» **Directive**: Recast every line of the records below as a JSON list of strings, one string per line, leaving out any blank lines.

» **Entries provided**:
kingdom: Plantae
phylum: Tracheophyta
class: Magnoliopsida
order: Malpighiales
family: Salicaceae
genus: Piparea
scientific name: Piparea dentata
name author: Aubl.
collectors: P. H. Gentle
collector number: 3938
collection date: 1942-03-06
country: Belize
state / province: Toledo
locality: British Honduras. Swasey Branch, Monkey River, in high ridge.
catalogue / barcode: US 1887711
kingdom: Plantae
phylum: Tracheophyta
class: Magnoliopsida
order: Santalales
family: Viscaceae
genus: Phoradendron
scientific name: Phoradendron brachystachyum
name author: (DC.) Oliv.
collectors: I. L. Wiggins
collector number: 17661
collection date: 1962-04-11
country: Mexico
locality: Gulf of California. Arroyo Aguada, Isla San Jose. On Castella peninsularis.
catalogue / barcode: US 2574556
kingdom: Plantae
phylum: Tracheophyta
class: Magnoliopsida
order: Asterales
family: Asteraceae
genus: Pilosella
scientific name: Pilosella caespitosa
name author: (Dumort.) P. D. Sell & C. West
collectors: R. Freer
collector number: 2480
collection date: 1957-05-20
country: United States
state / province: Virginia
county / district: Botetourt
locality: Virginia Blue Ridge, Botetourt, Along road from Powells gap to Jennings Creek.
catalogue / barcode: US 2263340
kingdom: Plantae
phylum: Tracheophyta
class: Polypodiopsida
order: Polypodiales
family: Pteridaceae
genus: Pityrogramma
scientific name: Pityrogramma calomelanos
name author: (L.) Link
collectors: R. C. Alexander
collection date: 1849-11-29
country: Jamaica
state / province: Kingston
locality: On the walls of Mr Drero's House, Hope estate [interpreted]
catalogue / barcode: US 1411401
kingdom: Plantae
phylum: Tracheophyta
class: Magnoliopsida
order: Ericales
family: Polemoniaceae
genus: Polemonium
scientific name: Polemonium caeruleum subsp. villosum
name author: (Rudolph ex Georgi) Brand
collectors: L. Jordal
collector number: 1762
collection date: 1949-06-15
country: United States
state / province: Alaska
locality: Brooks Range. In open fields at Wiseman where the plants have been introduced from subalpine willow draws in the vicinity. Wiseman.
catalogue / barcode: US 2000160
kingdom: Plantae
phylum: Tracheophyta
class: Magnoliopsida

» **Response to this task**:
[
  "kingdom: Plantae",
  "phylum: Tracheophyta",
  "class: Magnoliopsida",
  "order: Malpighiales",
  "family: Salicaceae",
  "genus: Piparea",
  "scientific name: Piparea dentata",
  "name author: Aubl.",
  "collectors: P. H. Gentle",
  "collector number: 3938",
  "collection date: 1942-03-06",
  "country: Belize",
  "state / province: Toledo",
  "locality: British Honduras. Swasey Branch, Monkey River, in high ridge.",
  "catalogue / barcode: US 1887711",
  "kingdom: Plantae",
  "phylum: Tracheophyta",
  "class: Magnoliopsida",
  "order: Santalales",
  "family: Viscaceae",
  "genus: Phoradendron",
  "scientific name: Phoradendron brachystachyum",
  "name author: (DC.) Oliv.",
  "collectors: I. L. Wiggins",
  "collector number: 17661",
  "collection date: 1962-04-11",
  "country: Mexico",
  "locality: Gulf of California. Arroyo Aguada, Isla San Jose. On Castella peninsularis.",
  "catalogue / barcode: US 2574556",
  "kingdom: Plantae",
  "phylum: Tracheophyta",
  "class: Magnoliopsida",
  "order: Asterales",
  "family: Asteraceae",
  "genus: Pilosella",
  "scientific name: Pilosella caespitosa",
  "name author: (Dumort.) P. D. Sell & C. West",
  "collectors: R. Freer",
  "collector number: 2480",
  "collection date: 1957-05-20",
  "country: United States",
  "state / province: Virginia",
  "county / district: Botetourt",
  "locality: Virginia Blue Ridge, Botetourt, Along road from Powells gap to Jennings Creek.",
  "catalogue / barcode: US 2263340",
  "kingdom: Plantae",
  "phylum: Tracheophyta",
  "class: Polypodiopsida",
  "order: Polypodiales",
  "family: Pteridaceae",
  "genus: Pityrogramma",
  "scientific name: Pityrogramma calomelanos",
  "name author: (L.) Link",
  "collectors: R. C. Alexander",
  "collection date: 1849-11-29",
  "country: Jamaica",
  "state / province: Kingston",
  "locality: On the walls of Mr Drero's House, Hope estate [interpreted]",
  "catalogue / barcode: US 1411401",
  "kingdom: Plantae",
  "phylum: Tracheophyta",
  "class: Magnoliopsida",
  "order: Ericales",
  "family: Polemoniaceae",
  "genus: Polemonium",
  "scientific name: Polemonium caeruleum subsp. villosum",
  "name author: (Rudolph ex Georgi) Brand",
  "collectors: L. Jordal",
  "collector number: 1762",
  "collection date: 1949-06-15",
  "country: United States",
  "state / province: Alaska",
  "locality: Brooks Range. In open fields at Wiseman where the plants have been introduced from subalpine willow draws in the vicinity. Wiseman.",
  "catalogue / barcode: US 2000160",
  "kingdom: Plantae",
  "phylum: Tracheophyta",
  "class: Magnoliopsida"
]